##### MATERIAL PROVIDED
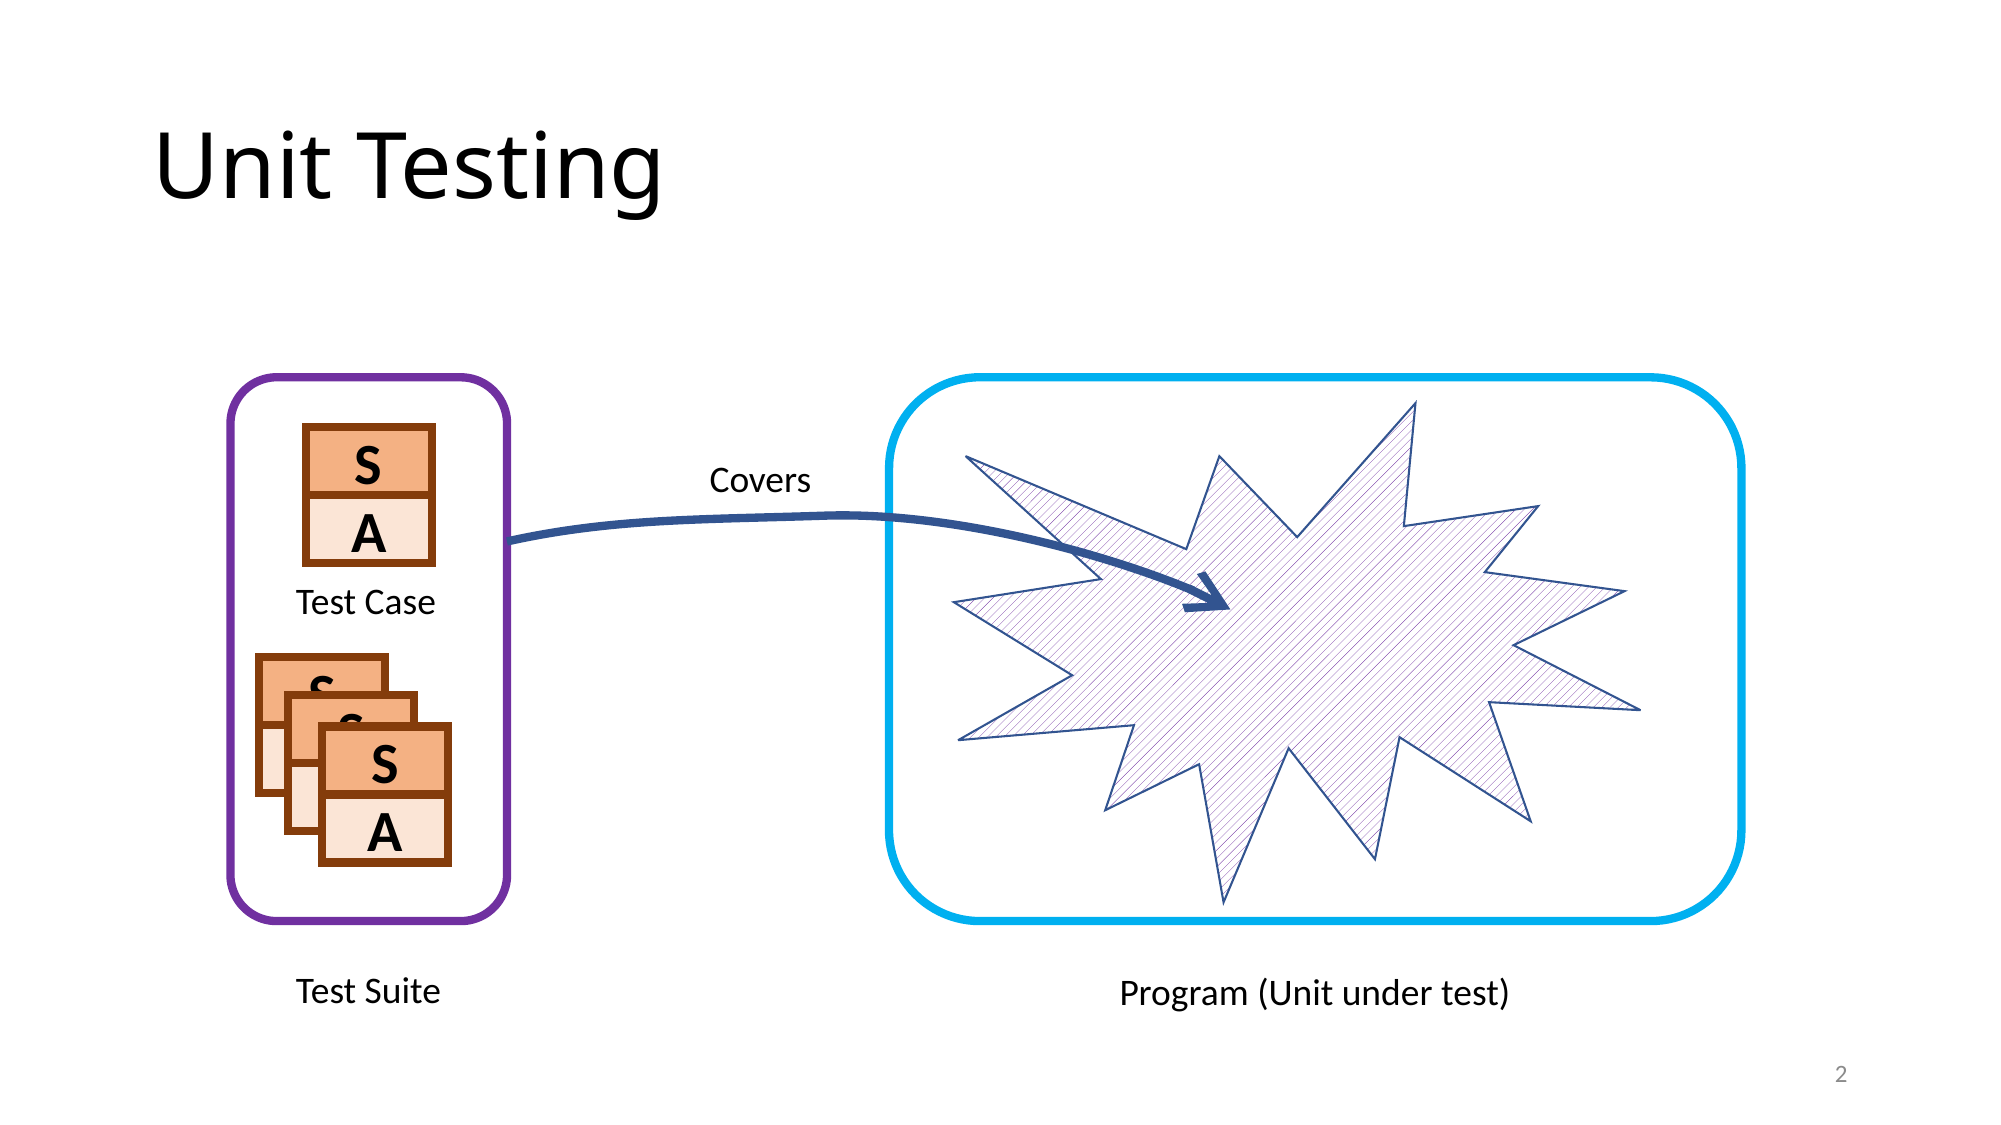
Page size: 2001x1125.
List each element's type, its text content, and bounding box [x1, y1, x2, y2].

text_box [288, 695, 415, 831]
text_box Covers [694, 447, 827, 508]
text_box Test Case [281, 569, 452, 630]
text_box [258, 657, 385, 794]
text_box [506, 514, 1231, 610]
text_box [321, 726, 448, 863]
text_box Test Suite [281, 958, 457, 1019]
title Unit Testing [137, 59, 1863, 278]
slide_number 2 [1412, 1042, 1863, 1103]
text_box [950, 400, 1642, 906]
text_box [305, 426, 432, 563]
text_box [887, 376, 1743, 923]
text_box [229, 376, 509, 923]
text_box Program (Unit under test) [1104, 960, 1526, 1021]
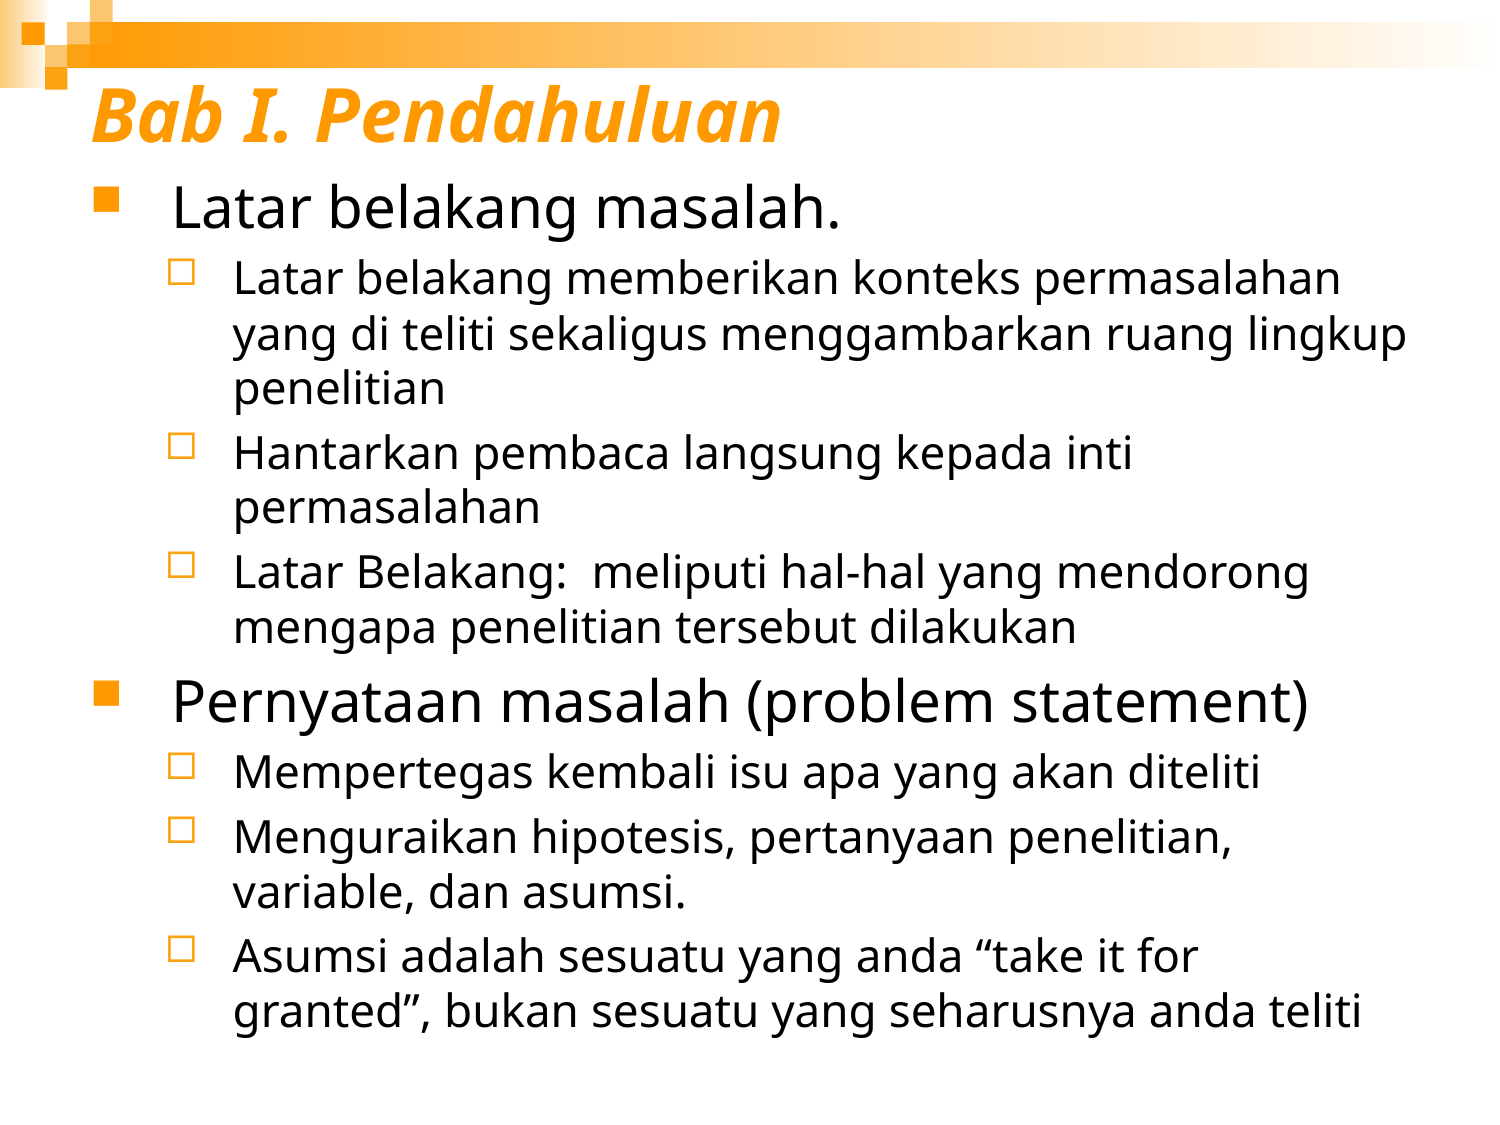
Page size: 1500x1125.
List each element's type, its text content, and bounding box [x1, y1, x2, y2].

list Latar belakang masalah. Latar belakang memberikan konteks permasalahan yang di teliti sekaligus menggambarkan ruang lingkup penelitian Hantarkan pembaca langsung kepada inti permasalahan Latar Belakang: meliputi hal-hal yang mendorong mengapa penelitian tersebut dilakukan Pernyataan masalah (problem statement) Mempertegas kembali isu apa yang akan diteliti Menguraikan hipotesis, pertanyaan penelitian, variable, dan asumsi. Asumsi adalah sesuatu yang anda “take it for granted”, bukan sesuatu yang seharusnya anda teliti [74, 162, 1426, 1038]
title Bab I. Pendahuluan [74, 37, 1426, 162]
##########
▶ _PROBLEM REQUIREMENTS_: Which lines of the entries above contain the word "Page"? Copy each of them.

▶ _TASK RESULT_:
Page size: 2001x1125.
Page size: 1500x1125.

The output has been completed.